Why didn’t I work on our son from the start? Because I normally don't work on babies, and this wasn’t something we wanted to experiment with on our first child. But the lack of results continued to hinder our son's growth.
Once I took over, I had to adjust my approach. I usually rely on verbal feedback, but here I was working on a 7-pound infant who couldn’t tell me what he felt. Navigating his tiny body and applying my skills to a miniaturized version of human anatomy was both a challenge and a joy.
The sessions started slow. With each movement, I watched his response. Though he grimaced at times, it was never to the point of discomfort or tears. I won’t go into every technical detail, but I focused on his shoulder, hip mobility, erectors, neck, and jaw. He tolerated each session like a champ. We ended every session by bringing his arms above his head and saying "stretch" (which we still do after every bath), then celebrated with cuddles and kisses for every achievement.

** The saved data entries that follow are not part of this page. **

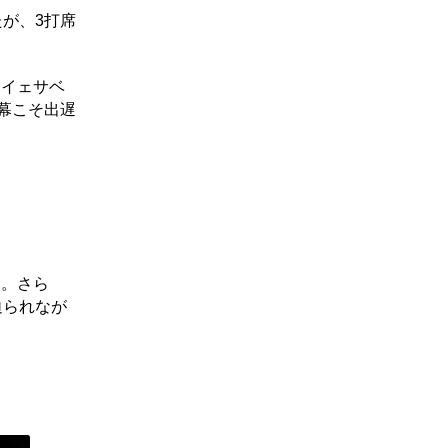
が、3打席
。イェサベ
幕こそ出遅
点。さら
迫られなが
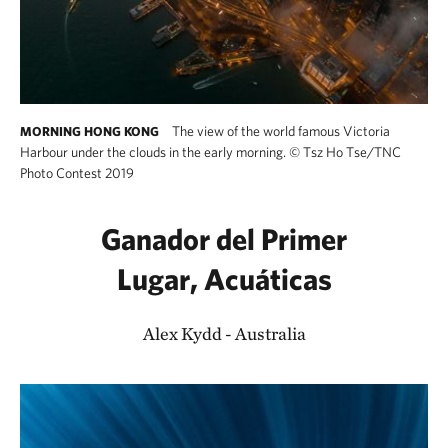
The view of the world famous Victoria
MORNING HONG KONG
Harbour under the clouds in the early morning.
©
Tsz Ho Tse/TNC
Photo Contest 2019
Ganador del Primer
Lugar, Acuáticas
Alex Kydd - Australia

In comparison to the four-minute sessions the specialist recommended, I worked on him twice daily for about 15 to 20 minutes over two weeks. I thought a baby wouldn’t be tight or have anything to stress about, but the difference before and after told another story. Before, when he slept, if you pulled his limbs straight, they would snap back in. After our work together, whenever you extended his arms or legs, they stayed relaxed. He went from being tightly balled up to lying like a starfish at ease. It made a real difference for him.

The Solution We Already Had at Home: Trusting Your Instincts
Although our son is on his own unique growth curve, we are thrilled to see his development steadily progressing. He may be smaller than some kids his age, but he is growing, thriving, and happy, and that’s all that matters in the end.
Looking back, I am incredibly grateful we trusted our instincts and took matters into our own hands. As parents, it's easy to assume that the most expensive "specialist" in the room holds all the answers. But this journey taught us a valuable lesson: sometimes, the best solution isn’t the one you pay a premium for; it’s the skills, intuition, and love you already have right at home.